In 1965, Ramón Medina Silva, a Wixárika living in Guadalajara who claimed to be a shaman apprentice, became a primary guide to Furst and his colleague Barbara Meyerhoff. In describing his holistic belief system to the anthropologists—which included hallucinogenic visions based on deities such as Our Elder Brother Deer, Our Mother Blue Corn, and Our Grandfather Fire—Silva relied upon nierakate, drawings made with brightly colored yarn affixed to boards with beeswax.

Untitled, Ramón Medina Silva, mid-1960s. Yarn, beeswax, composition board. Purchase courtesy of the Ford Foundation, X67.51; Fowler Museum at UCLA.

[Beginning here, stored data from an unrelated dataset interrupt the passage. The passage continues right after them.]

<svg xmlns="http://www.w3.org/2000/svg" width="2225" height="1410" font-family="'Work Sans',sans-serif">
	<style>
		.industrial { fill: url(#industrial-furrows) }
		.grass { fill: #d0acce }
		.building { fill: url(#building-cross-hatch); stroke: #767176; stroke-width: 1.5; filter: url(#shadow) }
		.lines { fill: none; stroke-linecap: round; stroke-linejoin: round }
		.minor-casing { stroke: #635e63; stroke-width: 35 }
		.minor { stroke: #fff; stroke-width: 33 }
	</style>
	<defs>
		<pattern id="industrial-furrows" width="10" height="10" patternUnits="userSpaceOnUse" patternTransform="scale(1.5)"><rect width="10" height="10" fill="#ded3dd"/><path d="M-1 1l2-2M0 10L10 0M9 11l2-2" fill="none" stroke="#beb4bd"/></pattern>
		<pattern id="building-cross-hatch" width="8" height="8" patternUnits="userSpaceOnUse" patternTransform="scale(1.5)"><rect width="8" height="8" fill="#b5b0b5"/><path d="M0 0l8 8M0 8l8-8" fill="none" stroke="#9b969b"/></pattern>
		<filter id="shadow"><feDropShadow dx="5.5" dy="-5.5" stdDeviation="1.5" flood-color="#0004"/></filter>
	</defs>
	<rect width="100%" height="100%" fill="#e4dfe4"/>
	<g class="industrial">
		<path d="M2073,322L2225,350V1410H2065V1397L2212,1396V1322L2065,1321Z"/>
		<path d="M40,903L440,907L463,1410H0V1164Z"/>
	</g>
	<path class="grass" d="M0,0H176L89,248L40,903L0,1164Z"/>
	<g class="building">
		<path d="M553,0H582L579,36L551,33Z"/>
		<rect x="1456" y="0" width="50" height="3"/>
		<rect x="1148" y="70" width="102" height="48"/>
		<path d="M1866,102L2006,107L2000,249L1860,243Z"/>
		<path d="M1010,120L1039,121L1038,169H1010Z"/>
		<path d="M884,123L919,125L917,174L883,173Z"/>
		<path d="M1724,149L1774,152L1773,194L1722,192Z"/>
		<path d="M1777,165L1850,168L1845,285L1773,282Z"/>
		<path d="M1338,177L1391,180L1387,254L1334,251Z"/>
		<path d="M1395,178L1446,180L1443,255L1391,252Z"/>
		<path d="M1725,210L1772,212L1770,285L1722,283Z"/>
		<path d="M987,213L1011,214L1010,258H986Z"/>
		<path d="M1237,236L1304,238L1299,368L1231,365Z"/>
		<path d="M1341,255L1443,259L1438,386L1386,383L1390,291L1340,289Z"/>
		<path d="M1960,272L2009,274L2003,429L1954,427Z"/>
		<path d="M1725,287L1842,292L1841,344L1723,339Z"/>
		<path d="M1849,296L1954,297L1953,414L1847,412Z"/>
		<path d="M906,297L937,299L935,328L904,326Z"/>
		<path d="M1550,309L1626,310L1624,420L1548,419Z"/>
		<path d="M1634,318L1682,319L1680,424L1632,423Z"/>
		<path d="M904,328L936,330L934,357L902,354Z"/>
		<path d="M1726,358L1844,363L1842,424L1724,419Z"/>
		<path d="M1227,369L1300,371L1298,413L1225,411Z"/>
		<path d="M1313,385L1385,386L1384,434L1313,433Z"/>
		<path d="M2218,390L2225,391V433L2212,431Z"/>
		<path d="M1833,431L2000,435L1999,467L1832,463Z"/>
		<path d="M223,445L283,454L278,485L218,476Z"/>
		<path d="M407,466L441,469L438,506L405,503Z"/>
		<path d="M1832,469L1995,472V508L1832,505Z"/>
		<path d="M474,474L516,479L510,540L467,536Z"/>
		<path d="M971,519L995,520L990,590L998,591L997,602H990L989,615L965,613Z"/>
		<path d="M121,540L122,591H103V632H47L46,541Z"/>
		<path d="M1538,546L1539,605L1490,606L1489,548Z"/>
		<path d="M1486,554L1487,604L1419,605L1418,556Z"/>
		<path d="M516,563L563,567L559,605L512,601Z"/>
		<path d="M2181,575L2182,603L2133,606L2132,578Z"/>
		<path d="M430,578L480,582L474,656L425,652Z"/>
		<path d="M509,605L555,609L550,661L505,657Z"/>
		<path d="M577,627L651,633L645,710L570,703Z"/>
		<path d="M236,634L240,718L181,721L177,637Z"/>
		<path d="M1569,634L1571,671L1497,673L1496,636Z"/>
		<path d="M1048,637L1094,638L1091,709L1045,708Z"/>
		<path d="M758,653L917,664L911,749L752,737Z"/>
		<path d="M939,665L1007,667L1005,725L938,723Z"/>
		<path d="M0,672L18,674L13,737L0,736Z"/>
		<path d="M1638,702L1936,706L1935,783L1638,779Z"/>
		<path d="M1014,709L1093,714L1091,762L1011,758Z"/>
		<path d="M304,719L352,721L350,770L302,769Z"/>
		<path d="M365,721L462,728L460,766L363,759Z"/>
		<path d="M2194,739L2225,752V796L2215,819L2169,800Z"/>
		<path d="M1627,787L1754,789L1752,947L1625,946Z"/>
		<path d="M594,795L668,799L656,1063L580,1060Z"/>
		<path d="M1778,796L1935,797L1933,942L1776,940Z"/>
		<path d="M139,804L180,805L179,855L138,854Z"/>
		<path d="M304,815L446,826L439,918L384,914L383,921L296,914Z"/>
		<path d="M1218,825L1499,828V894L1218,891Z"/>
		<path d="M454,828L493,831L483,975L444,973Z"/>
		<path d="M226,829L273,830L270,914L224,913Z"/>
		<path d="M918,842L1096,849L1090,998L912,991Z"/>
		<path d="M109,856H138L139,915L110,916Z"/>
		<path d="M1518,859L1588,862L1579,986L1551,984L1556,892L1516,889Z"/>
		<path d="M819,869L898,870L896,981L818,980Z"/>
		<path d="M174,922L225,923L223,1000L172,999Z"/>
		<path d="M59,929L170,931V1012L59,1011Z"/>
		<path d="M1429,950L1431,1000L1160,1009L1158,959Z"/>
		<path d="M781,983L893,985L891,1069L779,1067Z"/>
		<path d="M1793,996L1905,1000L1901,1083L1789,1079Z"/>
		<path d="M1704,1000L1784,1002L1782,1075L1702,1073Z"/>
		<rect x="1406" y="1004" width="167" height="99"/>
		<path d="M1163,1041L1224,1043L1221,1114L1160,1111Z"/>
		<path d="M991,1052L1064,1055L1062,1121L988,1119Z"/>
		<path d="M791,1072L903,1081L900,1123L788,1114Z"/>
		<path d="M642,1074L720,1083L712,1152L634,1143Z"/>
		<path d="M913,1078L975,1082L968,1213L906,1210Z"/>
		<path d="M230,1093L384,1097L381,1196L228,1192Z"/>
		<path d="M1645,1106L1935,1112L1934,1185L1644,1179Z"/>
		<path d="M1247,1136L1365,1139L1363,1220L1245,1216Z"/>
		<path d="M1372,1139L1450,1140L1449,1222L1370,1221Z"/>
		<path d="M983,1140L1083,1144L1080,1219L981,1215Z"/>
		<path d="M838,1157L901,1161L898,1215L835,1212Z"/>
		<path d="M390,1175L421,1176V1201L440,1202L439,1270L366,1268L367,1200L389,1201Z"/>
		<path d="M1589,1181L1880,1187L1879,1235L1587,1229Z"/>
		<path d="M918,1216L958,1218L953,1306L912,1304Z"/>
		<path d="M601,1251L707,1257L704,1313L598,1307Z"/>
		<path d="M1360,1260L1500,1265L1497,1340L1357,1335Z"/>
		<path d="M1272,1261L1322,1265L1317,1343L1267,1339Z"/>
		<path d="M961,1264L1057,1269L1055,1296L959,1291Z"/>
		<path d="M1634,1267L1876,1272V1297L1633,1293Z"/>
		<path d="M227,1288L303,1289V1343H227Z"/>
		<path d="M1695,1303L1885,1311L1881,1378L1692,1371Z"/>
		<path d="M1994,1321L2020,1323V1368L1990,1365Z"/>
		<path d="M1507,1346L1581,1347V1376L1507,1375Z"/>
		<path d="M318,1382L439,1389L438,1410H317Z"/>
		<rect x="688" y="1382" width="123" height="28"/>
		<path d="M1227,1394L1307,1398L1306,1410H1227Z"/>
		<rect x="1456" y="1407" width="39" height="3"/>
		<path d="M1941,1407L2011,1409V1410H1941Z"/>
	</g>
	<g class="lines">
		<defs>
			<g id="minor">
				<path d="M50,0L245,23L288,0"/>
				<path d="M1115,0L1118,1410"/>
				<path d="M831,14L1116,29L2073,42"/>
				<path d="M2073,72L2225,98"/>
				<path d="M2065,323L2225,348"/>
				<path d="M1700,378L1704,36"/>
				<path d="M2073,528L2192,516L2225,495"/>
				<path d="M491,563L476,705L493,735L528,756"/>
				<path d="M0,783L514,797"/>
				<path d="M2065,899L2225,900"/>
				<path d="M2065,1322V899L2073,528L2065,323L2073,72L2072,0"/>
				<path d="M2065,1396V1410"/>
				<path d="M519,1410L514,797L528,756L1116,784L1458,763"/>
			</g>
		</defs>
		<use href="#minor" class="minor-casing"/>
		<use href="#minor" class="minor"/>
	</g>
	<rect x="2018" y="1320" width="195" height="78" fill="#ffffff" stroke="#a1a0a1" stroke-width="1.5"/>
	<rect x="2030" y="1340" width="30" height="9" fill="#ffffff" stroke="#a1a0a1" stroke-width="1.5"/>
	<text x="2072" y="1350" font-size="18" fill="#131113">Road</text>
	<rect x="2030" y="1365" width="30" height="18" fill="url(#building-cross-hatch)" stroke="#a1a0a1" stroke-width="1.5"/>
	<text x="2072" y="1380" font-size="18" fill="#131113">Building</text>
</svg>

Untitled, Ramón Medina Silva, mid-1960s. Yarn, beeswax, composition board. Purchase courtesy of the Ford Foundation, X67.51; Fowler Museum at UCLA.


 

The Wixárika, whose culture retained many pre-Columbian aspects due to their remote location in the Sierra Madre Occidental, were known for their artistic offerings and adornment of votive objects for religious ceremonies. Lumholtz described and illustrated many examples of small tablets and gourds decorated with spiritual motifs in Unknown Mexico. In the 1950s, they began to make simple, decorative versions of nierakate, an idea Furst traced back to Alfonso Soto Soria, a collector of Mexican folk art and museum director. According to Furst’s book Visions of a Huichol Shaman, Soria thought these “yarn paintings” would be intriguing for an exhibition he was putting on and as another type of folk art Wixárika artisans could produce for sale.

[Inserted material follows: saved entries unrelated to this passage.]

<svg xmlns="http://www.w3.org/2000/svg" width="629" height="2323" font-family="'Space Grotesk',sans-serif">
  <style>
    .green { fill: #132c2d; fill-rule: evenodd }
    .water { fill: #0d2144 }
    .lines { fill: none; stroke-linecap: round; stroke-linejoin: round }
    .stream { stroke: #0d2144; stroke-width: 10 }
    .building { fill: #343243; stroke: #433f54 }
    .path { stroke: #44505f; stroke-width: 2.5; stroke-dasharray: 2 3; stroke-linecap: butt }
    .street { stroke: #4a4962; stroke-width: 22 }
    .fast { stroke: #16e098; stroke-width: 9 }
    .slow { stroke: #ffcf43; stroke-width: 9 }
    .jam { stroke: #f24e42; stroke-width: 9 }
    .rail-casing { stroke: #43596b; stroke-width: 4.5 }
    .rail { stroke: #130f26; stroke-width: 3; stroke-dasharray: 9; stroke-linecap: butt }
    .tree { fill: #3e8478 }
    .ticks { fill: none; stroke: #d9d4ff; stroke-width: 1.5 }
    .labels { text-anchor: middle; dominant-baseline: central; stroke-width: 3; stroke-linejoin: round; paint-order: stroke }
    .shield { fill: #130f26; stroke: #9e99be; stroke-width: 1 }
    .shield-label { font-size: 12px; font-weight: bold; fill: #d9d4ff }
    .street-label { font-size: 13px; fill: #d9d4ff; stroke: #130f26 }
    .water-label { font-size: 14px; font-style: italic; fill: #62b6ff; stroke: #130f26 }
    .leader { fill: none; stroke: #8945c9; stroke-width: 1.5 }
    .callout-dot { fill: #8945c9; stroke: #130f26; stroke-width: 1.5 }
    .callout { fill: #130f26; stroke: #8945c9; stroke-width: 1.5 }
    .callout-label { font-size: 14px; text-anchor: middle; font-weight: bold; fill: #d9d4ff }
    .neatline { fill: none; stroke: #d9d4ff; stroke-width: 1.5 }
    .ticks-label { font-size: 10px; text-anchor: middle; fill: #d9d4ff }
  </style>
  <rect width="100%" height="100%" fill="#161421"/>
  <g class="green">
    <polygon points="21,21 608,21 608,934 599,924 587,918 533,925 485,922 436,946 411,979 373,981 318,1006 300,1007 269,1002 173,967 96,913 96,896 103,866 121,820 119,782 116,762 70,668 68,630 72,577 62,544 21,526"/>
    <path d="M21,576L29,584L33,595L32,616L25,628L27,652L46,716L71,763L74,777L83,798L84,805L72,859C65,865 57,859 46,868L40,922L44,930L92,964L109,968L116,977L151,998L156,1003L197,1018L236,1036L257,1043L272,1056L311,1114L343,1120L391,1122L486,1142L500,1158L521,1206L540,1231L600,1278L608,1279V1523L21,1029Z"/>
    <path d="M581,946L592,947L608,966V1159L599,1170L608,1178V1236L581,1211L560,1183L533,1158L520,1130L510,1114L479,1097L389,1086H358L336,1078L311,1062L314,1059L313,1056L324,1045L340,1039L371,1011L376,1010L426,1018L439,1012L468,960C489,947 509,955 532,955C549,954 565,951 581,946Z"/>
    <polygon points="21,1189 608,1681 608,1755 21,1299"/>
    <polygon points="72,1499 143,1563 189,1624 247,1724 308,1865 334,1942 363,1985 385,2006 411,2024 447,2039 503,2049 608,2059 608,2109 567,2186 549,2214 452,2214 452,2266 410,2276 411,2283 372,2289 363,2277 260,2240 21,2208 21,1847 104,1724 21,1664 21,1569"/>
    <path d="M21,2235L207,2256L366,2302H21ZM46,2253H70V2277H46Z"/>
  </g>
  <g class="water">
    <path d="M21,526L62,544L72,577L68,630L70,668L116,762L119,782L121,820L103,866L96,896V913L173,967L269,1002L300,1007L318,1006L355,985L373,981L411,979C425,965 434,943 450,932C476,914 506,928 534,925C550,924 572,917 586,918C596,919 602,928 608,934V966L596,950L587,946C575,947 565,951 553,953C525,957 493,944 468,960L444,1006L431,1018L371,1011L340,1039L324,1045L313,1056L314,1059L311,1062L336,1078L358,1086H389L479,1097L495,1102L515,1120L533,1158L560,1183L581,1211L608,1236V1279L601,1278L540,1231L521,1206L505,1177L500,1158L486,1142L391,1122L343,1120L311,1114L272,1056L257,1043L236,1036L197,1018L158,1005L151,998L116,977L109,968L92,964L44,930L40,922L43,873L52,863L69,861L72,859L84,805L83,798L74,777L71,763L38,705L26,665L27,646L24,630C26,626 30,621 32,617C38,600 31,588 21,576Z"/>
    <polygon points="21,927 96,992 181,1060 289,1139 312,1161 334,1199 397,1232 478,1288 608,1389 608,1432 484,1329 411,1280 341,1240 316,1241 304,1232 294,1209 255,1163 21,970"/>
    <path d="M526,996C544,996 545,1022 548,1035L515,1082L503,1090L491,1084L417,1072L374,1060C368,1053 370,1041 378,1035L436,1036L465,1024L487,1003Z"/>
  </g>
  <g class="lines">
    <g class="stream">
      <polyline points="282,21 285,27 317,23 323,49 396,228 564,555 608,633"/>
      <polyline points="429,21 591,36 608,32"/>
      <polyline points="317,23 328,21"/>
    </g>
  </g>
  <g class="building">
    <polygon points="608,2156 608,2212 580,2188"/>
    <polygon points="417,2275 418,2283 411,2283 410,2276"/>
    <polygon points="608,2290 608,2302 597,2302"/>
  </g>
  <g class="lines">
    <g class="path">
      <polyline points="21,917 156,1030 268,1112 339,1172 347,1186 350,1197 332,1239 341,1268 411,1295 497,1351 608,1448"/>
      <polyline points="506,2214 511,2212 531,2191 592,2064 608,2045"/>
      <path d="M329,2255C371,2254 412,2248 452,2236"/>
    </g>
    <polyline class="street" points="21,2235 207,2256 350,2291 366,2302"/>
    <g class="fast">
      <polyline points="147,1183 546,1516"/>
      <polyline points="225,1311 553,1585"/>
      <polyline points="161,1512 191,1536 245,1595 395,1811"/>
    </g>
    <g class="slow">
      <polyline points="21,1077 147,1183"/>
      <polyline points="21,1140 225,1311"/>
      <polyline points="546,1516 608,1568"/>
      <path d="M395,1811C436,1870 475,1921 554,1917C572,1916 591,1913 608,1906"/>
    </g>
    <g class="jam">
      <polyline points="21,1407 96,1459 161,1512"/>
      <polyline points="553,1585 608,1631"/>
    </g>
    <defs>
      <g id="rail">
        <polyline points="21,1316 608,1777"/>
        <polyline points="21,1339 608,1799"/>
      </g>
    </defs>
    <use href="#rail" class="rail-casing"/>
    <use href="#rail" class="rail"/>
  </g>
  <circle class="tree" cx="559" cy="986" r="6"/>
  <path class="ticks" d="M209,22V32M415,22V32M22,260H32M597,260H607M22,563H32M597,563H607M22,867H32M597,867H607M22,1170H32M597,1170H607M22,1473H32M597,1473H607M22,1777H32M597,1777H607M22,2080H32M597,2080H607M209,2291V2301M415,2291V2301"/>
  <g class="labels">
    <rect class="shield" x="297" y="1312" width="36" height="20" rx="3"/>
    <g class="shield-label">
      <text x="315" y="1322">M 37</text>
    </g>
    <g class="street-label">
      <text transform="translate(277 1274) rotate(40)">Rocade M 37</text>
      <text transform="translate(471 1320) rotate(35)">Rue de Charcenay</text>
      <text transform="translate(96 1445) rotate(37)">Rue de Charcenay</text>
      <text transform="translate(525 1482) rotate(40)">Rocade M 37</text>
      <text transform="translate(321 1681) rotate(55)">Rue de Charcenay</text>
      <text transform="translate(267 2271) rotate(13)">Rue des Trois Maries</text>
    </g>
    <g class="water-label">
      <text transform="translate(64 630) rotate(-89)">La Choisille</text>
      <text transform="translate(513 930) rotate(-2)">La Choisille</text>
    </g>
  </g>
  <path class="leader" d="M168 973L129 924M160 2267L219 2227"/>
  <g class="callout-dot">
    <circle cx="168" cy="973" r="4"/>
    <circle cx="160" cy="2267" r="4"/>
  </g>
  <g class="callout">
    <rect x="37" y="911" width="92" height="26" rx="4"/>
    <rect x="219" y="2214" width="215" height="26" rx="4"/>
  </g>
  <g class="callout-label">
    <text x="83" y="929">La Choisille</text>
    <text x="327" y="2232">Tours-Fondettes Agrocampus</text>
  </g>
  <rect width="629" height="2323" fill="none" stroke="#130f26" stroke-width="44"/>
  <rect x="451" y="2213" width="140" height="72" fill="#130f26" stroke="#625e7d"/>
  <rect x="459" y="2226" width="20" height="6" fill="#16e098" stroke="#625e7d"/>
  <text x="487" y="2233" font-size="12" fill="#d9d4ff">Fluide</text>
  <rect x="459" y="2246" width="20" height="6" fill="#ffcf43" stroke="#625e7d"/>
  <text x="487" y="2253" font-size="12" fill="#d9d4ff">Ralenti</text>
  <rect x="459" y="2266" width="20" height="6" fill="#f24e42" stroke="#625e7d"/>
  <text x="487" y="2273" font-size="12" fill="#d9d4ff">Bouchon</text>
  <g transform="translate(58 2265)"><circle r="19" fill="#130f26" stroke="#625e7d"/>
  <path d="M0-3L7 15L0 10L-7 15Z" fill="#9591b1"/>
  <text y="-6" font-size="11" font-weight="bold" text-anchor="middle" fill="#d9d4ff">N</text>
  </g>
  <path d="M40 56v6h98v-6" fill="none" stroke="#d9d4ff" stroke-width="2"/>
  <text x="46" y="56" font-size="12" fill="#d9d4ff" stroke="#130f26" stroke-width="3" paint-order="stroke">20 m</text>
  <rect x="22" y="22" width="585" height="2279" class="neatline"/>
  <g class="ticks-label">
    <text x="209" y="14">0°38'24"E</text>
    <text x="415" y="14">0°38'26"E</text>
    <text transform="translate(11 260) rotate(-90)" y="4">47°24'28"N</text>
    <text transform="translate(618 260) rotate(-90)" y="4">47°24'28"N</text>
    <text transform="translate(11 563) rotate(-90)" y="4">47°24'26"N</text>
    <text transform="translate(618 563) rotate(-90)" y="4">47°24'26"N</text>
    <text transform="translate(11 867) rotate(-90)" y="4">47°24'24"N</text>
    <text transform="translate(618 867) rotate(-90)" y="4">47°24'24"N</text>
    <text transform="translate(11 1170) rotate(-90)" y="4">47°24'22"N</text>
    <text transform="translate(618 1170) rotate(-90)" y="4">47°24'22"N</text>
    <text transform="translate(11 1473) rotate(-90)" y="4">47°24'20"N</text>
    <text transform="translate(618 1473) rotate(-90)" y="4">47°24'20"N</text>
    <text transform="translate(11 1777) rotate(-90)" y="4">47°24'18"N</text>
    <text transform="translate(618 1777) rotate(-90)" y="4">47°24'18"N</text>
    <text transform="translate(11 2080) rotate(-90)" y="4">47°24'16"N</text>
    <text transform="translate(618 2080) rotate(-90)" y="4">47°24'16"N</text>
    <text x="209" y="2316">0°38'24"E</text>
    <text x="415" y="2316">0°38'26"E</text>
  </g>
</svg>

Mexican folk art was then becoming a hot commodity, championed by the Mexican government in its simultaneous midcentury pushes to improve living standards in remote indigenous communities and popularize and protect their artistic traditions. But as a medium to express his culture’s beliefs to outsiders like Furst, Silva’s artworks, and that of his wife Guadalupe de la Cruz Rios, were more intricate and narrative, distinctly apart from both the small, traditional religious offerings and the larger, more decorative nierakate pioneered in the ’50s with Soria’s encouragement.

Untitled, Ramón Medina Silva, mid-1960s. Yarn, beeswax, composition board. Purchase courtesy of the Ford Foundation, X67.72; Fowler Museum at UCLA.

Untitled, Ramón Medina Silva, mid-1960s. Yarn, beeswax, composition board. Purchase courtesy of the Ford Foundation, X67.72; Fowler Museum at UCLA.


 

While Silva’s status as a shaman has been questioned, Polk described him as a “culture broker,” using his own undeniable artistic talent to preserve the beliefs of his people and create a demand for the artwork he helped pioneer. Silva understood that he was “at the right place at the right time,” as Polk said, in terms of the heightened interest in both folk art and psychedelic art. With the encouragement of Furst, who bought many yarn paintings on behalf of UCLA and other institutions, Silva became world-renowned. In 1968, the Los Angeles County Museum of Natural History staged a one-man exhibition of his work.

Silva’s style, sometimes down to the exact design, was quickly taken up by other Wixárika artisans and further popularized in the Mexican urban centers inhabited by Wixárika emigrants. “In the 1960s there was a confluence of research, popular interest, tourism, and traditional arts” around shamanic traditions, said Polk. Visitors to Guadalajara or Puerto Vallarta can still easily find psychedelic nierakate to take home as souvenirs, though they may not realize their purchase reflects more an indigenous people’s canny navigation of the art market than an ancient artistic practice.

Though some aspects of Silva’s, Furst’s, and Meyerhoff’s accounts of Wixárika culture were later disputed (all three are now deceased), the yarn paintings they brought to the wider world continued to be created by Wixárika artists like José Benitez Sánchez. “It lets [the Wixárika] give others their Technicolor visions of the universe,” said Polk.